The CMS member Wesley Smith received the 2020 W.K.H. Panofsky Prize
Prize has been a top award of the American Physical Society (APS) that aims to recognize and encourage “outstanding achievements in experimental particle physics”.
On October 22nd, APS announced that it would honour Wesley Smith, Professor Emeritus of Physics and former Bjorn Wiik Professor of Physics at the University of Wisconsin, with this prestigious Prize for the development of sophisticated trigger systems that lead to the discovery of the Higgs.
The trigger system is at the very heart of the CMS experiments because it selects which data from the proton collisions have to be saved and which can be discarded. The CMS detector takes a snapshot every time that proton beams collide and, at the CERN LHC, beams collide 40 million times per second.This means over a megabyte of data, 40 million times per second.Due to the impossibility of saving all these data, it is necessary to rescue a fraction for further study including the one in 10 trillion collisions that actually has an Higgs boson.
For this purpose, in 1993, Prof. Smith was asked to lead the CMS triggering team. As Trigger Project Manager Prof. Smith, together with his team, succeeded in designing and building the trigger electronic systems based on a two-step mechanism that filters 1,000 interesting collisions from the 40 million LHC beam crossings every second.In other words the trigger systems throws out about 99.9999% of the data to keep a tiny fraction where the physics will be uncovered.
Later,as Trigger Coordinator of the CMS experiment, Prof. Smith led the international team of more than 100 physicists responsible for the selection of the CMS data that has been used to produce over 900 scientific publications including the discovery of the Higgs boson in 2012.Among many results, Prof. Smith and the UW group on CMS that he led, have been responsible for studies of the Higgs-like boson decay to taus, electrons and muons and measurements of W and Z boson production accompanied by hadron jets.
Professor Smith's expertise and dedication, and his natural skills as trainer and leader, were primary reasons for the innovative trigger systems and the physics success of the CMS experiment.

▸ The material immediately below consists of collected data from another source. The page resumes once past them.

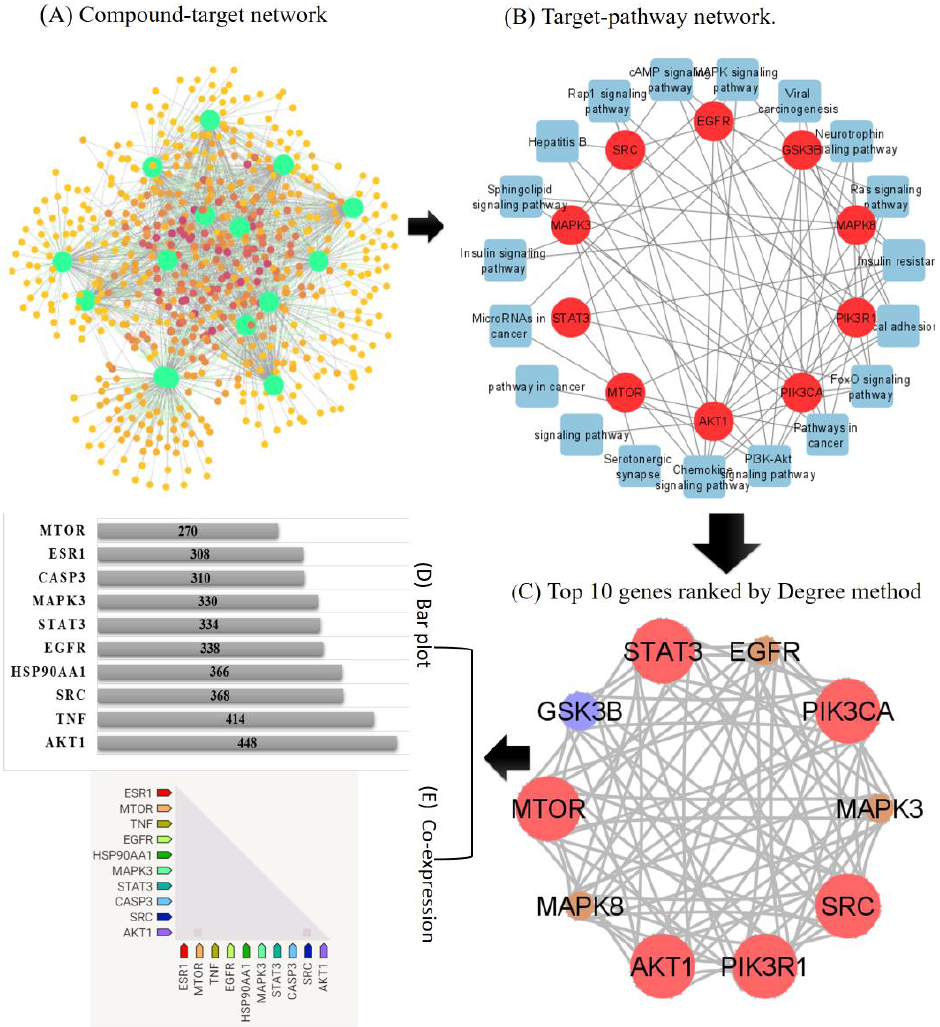
Figure 1. Network pharmacology-based analysis of multi-compound, multi-target, and multi-pathway treatment for liver cancer. ( A ) Network diagram of compounds and their targets. Size and color of gene and compound ’s nodes represent their degree ( B ) Network diagram of target genes – enrichment pathways. The blue square indicates the pathways and pink nodes indicates the target. ( C ) Top 10 genes ranked by degree method. ( D ) The bar plot of the PPI network. ( E ) Observed expression of 10 target genes in Homo sapiens .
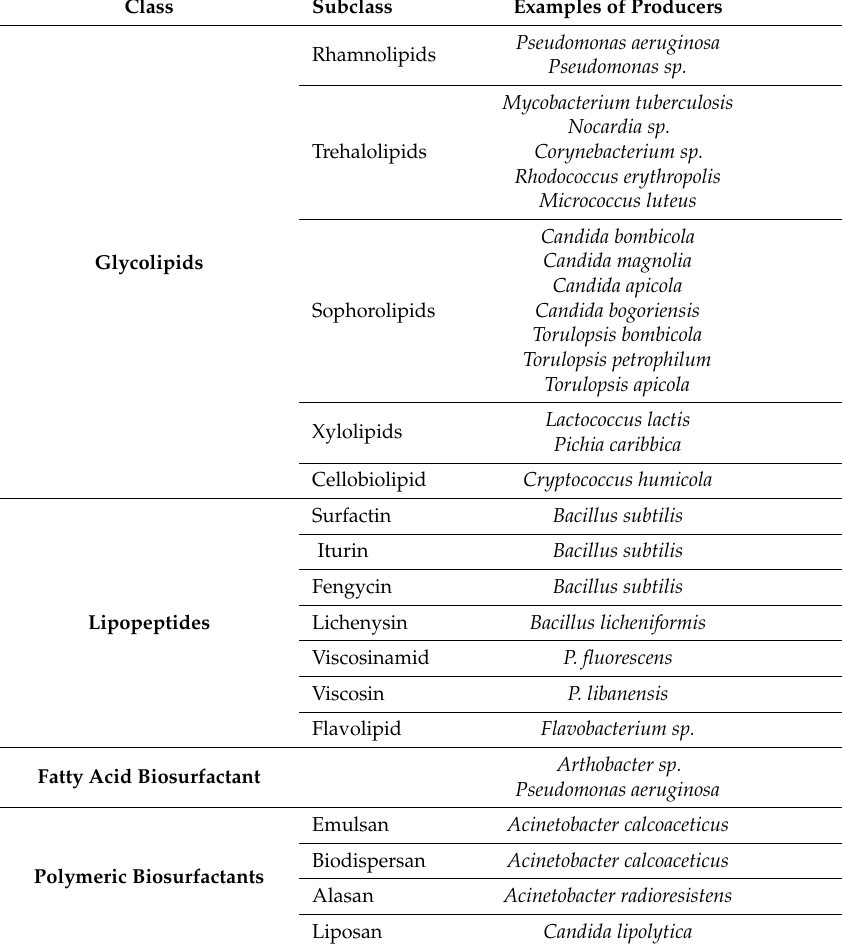
Table 1. Different groups of microbial biosurfactants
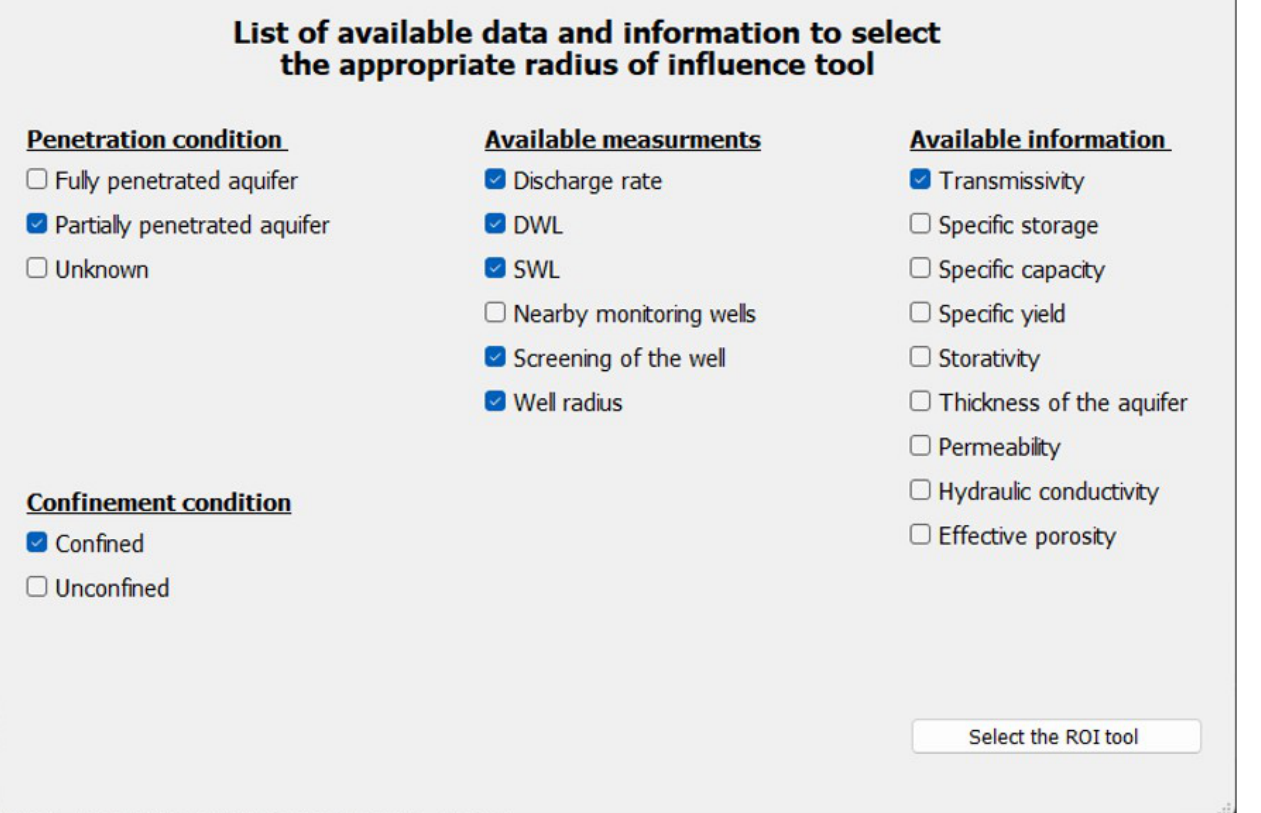
Figure 2. Selecting the appropriate ROI window based on the available data and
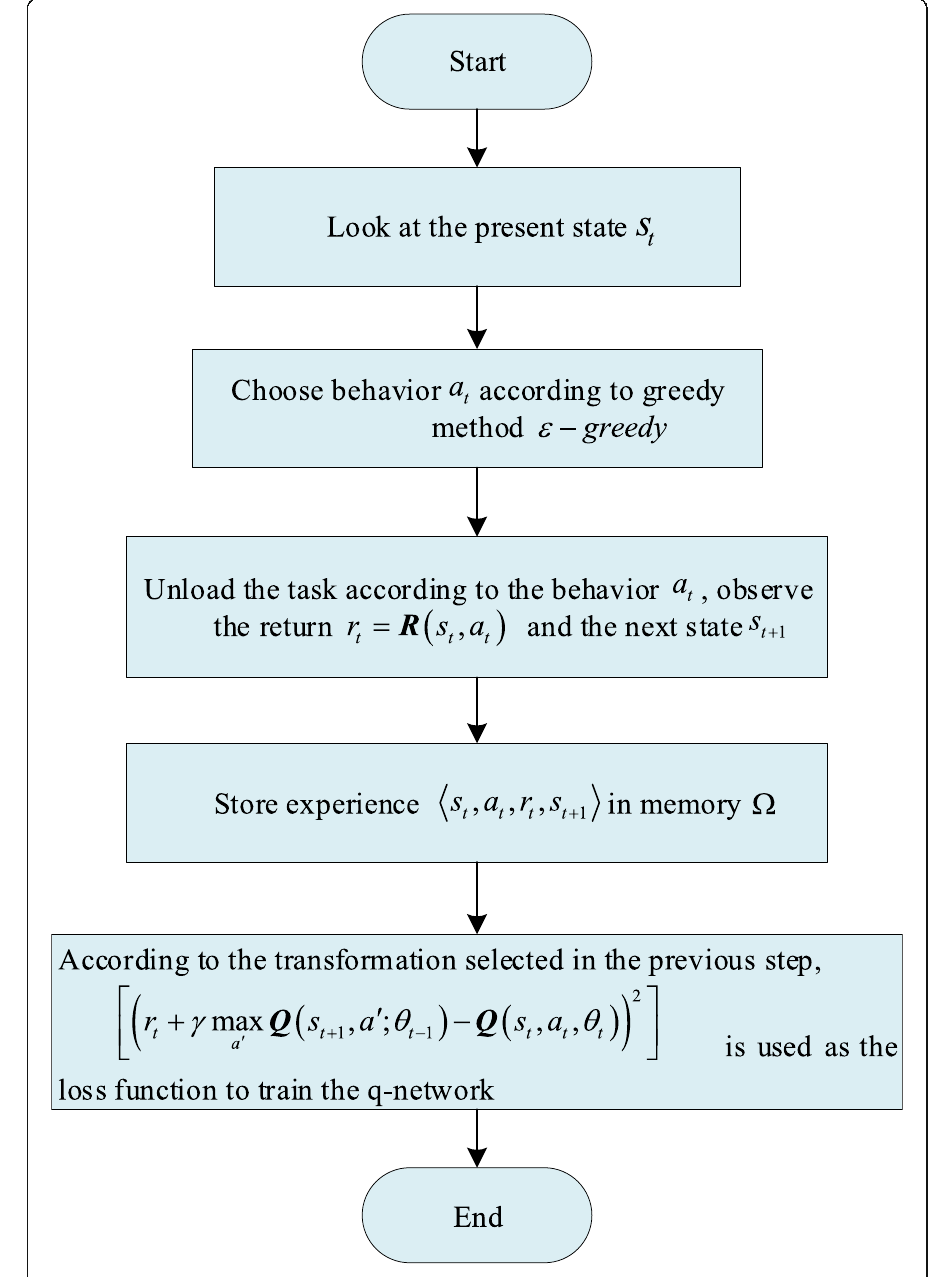
Fig. 2 Offloading decision algorithm based on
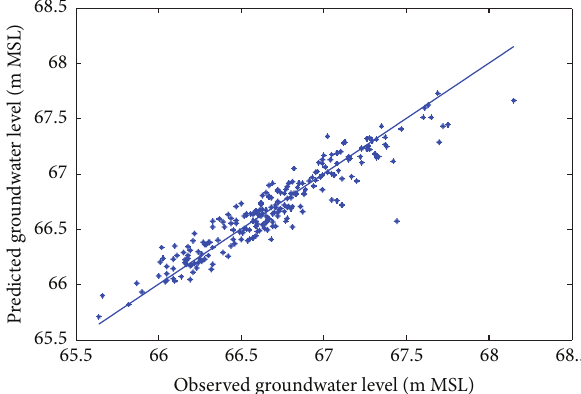
Figure 7: Comparison of observed groundwater levels with sim- ulated results for 1 month ahead using an ANN trained with the Levenberg–Marquardt algorithm (Lp 927).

Wesley Smith, University of Wisconsin - Madison
"For the development of sophisticated trigger systems for particle physics experiments, which enabled measuring the detailed partonic structure of the proton using the ZEUS experiment at the Hadron-Electron Ring Accelerator and lead to the discovery of the Higgs Boson and the completion of the Standard Model with the Compact Muon Solenoid experiment at the Large Hadron Collider."